Nous fabriquons beaucoup de batteries lithium-ion. Genre, beaucoup. Tellement que l'économie de leur chaîne d'approvisionnement est si efficace que même si quelqu'un invente une meilleure batterie demain, elle aurait encore du mal à rivaliser sur le prix. Mais que se passe-t-il s'il y a une pénurie de lithium ? C'est la seule chose qui pourrait tout chambouler. Le lithium est partout, mais le lithium que l'on peut réellement extraire à un coût abordable se trouve principalement dans les saumures sud-américaines.

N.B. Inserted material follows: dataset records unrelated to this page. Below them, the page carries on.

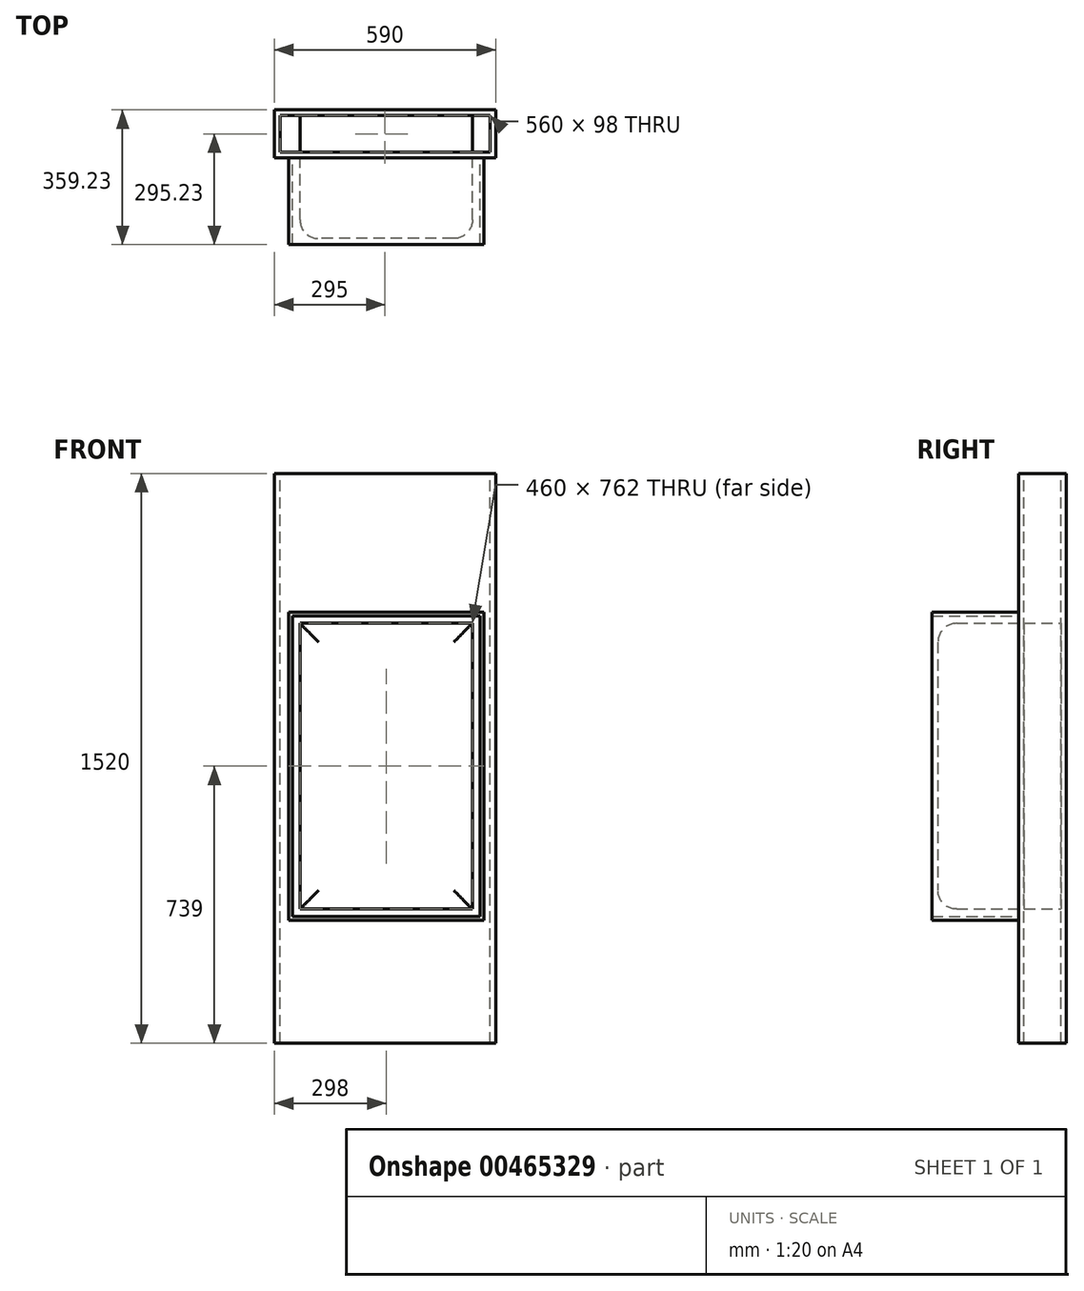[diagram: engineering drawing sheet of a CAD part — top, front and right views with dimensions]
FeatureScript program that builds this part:
annotation { "Feature Type Name" : "Feature", "Feature Type Description" : "" }
export const myFeature = defineFeature(function(context is Context, id is Id, definition is map)
    precondition{}
    {
        {
            var Q0;
            Q0=qCreatedBy(makeId("Top.planeOp"),FACE);
            var sketch = newSketch(context, id + "F0", { "sketchPlane" : qUnion([Q0])});
            skLineSegment(sketch, "E0.bottom", {"start": v(295, 64) * mm, "end": v(-295, 64) * mm});
            skLineSegment(sketch, "E0.top", {"start": v(295, -64) * mm, "end": v(-295, -64) * mm});
            skLineSegment(sketch, "E0.left", {"start": v(295, 64) * mm, "end": v(295, -64) * mm});
            skLineSegment(sketch, "E0.right", {"start": v(-295, 64) * mm, "end": v(-295, -64) * mm});
            skPoint(sketch, "E0.middle", {"position": v(0, 0) * mm});
            skSolve(sketch);
        }
        {
            var Q0;
            Q0 = qSketchRegion(id + "F0", true);
            extrude(context, id + "F1", {"entities" : qUnion([Q0]), "depth" : (358 + 762 + 400) * mm});
        }
        {
            var Q0;
            Q0=makeQuery(id+"F1.opExtrude","CAP_FACE",FACE,{"disambiguationData":[OSD([sQuery(id+"F0.wireOp",EDGE,"E0.bottom"),sQuery(id+"F0.wireOp",EDGE,"E0.top"),sQuery(id+"F0.wireOp",EDGE,"E0.left"),sQuery(id+"F0.wireOp",EDGE,"E0.right")])],"isStart":false});
            var sketch = newSketch(context, id + "F2", { "sketchPlane" : qUnion([Q0])});
            skLineSegment(sketch, "E1.0", {"start": v(295, 64) * mm, "end": v(-295, 64) * mm});
            skLineSegment(sketch, "E2.0", {"start": v(295, 64) * mm, "end": v(295, -64) * mm});
            skLineSegment(sketch, "E3.0", {"start": v(295, -64) * mm, "end": v(-295, -64) * mm});
            skLineSegment(sketch, "E4.0", {"start": v(-295, 64) * mm, "end": v(-295, -64) * mm});
            skLineSegment(sketch, "E5.0", {"start": v(280, 49) * mm, "end": v(-280, 49) * mm});
            skLineSegment(sketch, "E5.1", {"start": v(280, 49) * mm, "end": v(280, -49) * mm});
            skLineSegment(sketch, "E5.2", {"start": v(280, -49) * mm, "end": v(-280, -49) * mm});
            skLineSegment(sketch, "E5.3", {"start": v(-280, 49) * mm, "end": v(-280, -49) * mm});
            skSolve(sketch);
        }
        {
            var Q0;
            Q0=makeQuery(id+"F2.imprint","IMPRINT",FACE,{"disambiguationData":[TD([[makeQuery(id+"F2.imprint","IMPRINT",EDGE,{"derivedFrom":sQuery(id+"F2.wireOp",EDGE,"E5.0")}),1.0]])]});
            extrude(context, id + "F3", {"entities" : qUnion([Q0]), "operationType" : NewBodyOperationType.REMOVE, "endBound" : BoundingType.THROUGH_ALL, "oppositeDirection" : true, "depth" : 25 * mm});
        }
        {
            var Q0;
            Q0=makeQuery(id+"F1.opExtrude","SWEPT_FACE",FACE,{"disambiguationData":[OSD([sQuery(id+"F0.wireOp",EDGE,"E0.top")])]});
            var sketch = newSketch(context, id + "F4", { "sketchPlane" : qUnion([Q0])});
            skLineSegment(sketch, "E6", {"start": v(0, 1520) * mm, "end": v(0, 0) * mm, "construction": true});
            skLineSegment(sketch, "E7.bottom", {"start": v(233, 1120) * mm, "end": v(-227, 1120) * mm});
            skLineSegment(sketch, "E7.top", {"start": v(233, 358) * mm, "end": v(-227, 358) * mm});
            skLineSegment(sketch, "E7.left", {"start": v(233, 1120) * mm, "end": v(233, 358) * mm});
            skLineSegment(sketch, "E7.right", {"start": v(-227, 1120) * mm, "end": v(-227, 358) * mm});
            skPoint(sketch, "E7.middle", {"position": v(0, 760) * mm});
            skSolve(sketch);
        }
        {
            var Q0;
            Q0 = qSketchRegion(id + "F4", true);
            extrude(context, id + "F5", {"entities" : qUnion([Q0]), "operationType" : NewBodyOperationType.ADD, "depth" : 215 * mm, "hasSecondDirection" : true, "secondDirectionOppositeDirection" : true, "secondDirectionDepth" : 128 * mm});
        }
        {
            var Q0;
            Q0=makeQuery(id+"F5.opExtrude","CAP_EDGE",EDGE,{"disambiguationData":[OSD([sQuery(id+"F4.wireOp",EDGE,"E7.left")])],"isStart":false});
            var Q1;
            Q1=makeQuery(id+"F5.opExtrude","CAP_EDGE",EDGE,{"disambiguationData":[OSD([sQuery(id+"F4.wireOp",EDGE,"E7.right")])],"isStart":false});
            var Q2;
            Q2=makeQuery(id+"F5.opExtrude","CAP_EDGE",EDGE,{"disambiguationData":[OSD([sQuery(id+"F4.wireOp",EDGE,"E7.top")])],"isStart":false});
            var Q3;
            Q3=makeQuery(id+"F5.opExtrude","CAP_EDGE",EDGE,{"disambiguationData":[OSD([sQuery(id+"F4.wireOp",EDGE,"E7.bottom")])],"isStart":false});
            fillet(context, id + "F6", {"entities" : qUnion([Q0, Q1, Q2, Q3]), "radius" : 50 * mm, "tangentPropagation" : true, "allowEdgeOverflow" : false});
        }
        {
            var Q0;
            Q0=makeQuery(id+"F1.opExtrude","SWEPT_FACE",FACE,{"disambiguationData":[OSD([sQuery(id+"F0.wireOp",EDGE,"E0.top")])]});
            var sketch = newSketch(context, id + "F7", { "sketchPlane" : qUnion([Q0])});
            skLineSegment(sketch, "E8.bottom", {"start": v(-247, 1140) * mm, "end": v(253, 1140) * mm});
            skLineSegment(sketch, "E8.top", {"start": v(-247, 338) * mm, "end": v(253, 338) * mm});
            skLineSegment(sketch, "E8.left", {"start": v(-247, 1140) * mm, "end": v(-247, 338) * mm});
            skLineSegment(sketch, "E8.right", {"start": v(253, 1140) * mm, "end": v(253, 338) * mm});
            skLineSegment(sketch, "E9.0", {"start": v(-257, 328) * mm, "end": v(263, 328) * mm});
            skLineSegment(sketch, "E9.1", {"start": v(-257, 1150) * mm, "end": v(-257, 328) * mm});
            skLineSegment(sketch, "E9.2", {"start": v(-257, 1150) * mm, "end": v(263, 1150) * mm});
            skLineSegment(sketch, "E9.3", {"start": v(263, 1150) * mm, "end": v(263, 328) * mm});
            skSolve(sketch);
        }
        {
            var Q0;
            Q0 = qSketchRegion(id + "F7", true);
            extrude(context, id + "F8", {"entities" : qUnion([Q0]), "operationType" : NewBodyOperationType.ADD, "depth" : 231.23 * mm});
        }
    });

L'extraire des roches est coûteux et énergivore - jusqu'à maintenant.
Dans un article publié dans le numéro d'aujourd'hui de Science, une équipe du MIT et de quelques entreprises de la région de Boston a concocté une nouvelle méthode pour extraire le lithium des roches qui utilise beaucoup moins d'énergie, régénère ses produits chimiques de départ et produit même des sous-produits vendables. Parce que pourquoi se contenter du lithium quand on peut aussi obtenir de l'oxyde d'aluminium et du dioxyde de silicium ? C'est comme un buffet à volonté chimique.
La méthode actuelle pour extraire le lithium du spodumène - un silicate de lithium et d'aluminium et le minerai de lithium le plus abondant - implique de torréfier la roche à environ 1 000 °C, puis de la tremper dans de l'acide sulfurique. Cela laisse beaucoup de déchets et consomme beaucoup d'énergie. Le nouveau procédé utilise du fluorure d'ammonium (NH4F) dissous dans l'eau, chauffé à une douillette 70 °C. Cela crée des ions qui donnent du fluor au lithium, formant du fluorure de lithium, tandis que le silicium et l'aluminium forment des composés séparés qui peuvent être transformés en matériaux utiles.
La voie de l'aluminium implique un chauffage à 300 °C puis à 700 °C pour produire de l'oxyde d'aluminium (utilisé pour fabriquer l'aluminium métal) et libérer du fluorure d'hydrogène et de l'ammoniac, qui sont ensuite recombinés pour reformer le fluorure d'ammonium d'origine. C'est une astuce de recyclage chimique astucieuse, même si nous devons noter que le fluorure d'hydrogène est extrêmement dangereux. La voie du silicium est plus simple : ajouter plus d'ammoniac pour obtenir du dioxyde de silicium, qui peut renforcer le béton. Le fluorure de lithium peut soit aller directement dans la fabrication d'électrolyte de batterie, soit être converti en oxyde de lithium pour d'autres usages.
Les chercheurs ont fait les calculs : l'ancienne méthode de torréfaction coûte un peu moins de 9 000 $ par tonne de lithium. Leur nouveau procédé ? Environ 5 000 $ par tonne - comparable à l'extraction bon marché des saumures. Et si l'on vend les sous-produits d'aluminium et de silicium, cela baisse de plus de 1 000 $. Bien sûr, les prix du monde réel fluctuent, et changer de procédé nécessite de nouveaux équipements. Mais bon, dans un monde qui ne peut pas arrêter de fabriquer des batteries, c'est agréable d'avoir des options. En plus, c'est toujours amusant de voir des chimistes repenser des procédés industriels centenaires.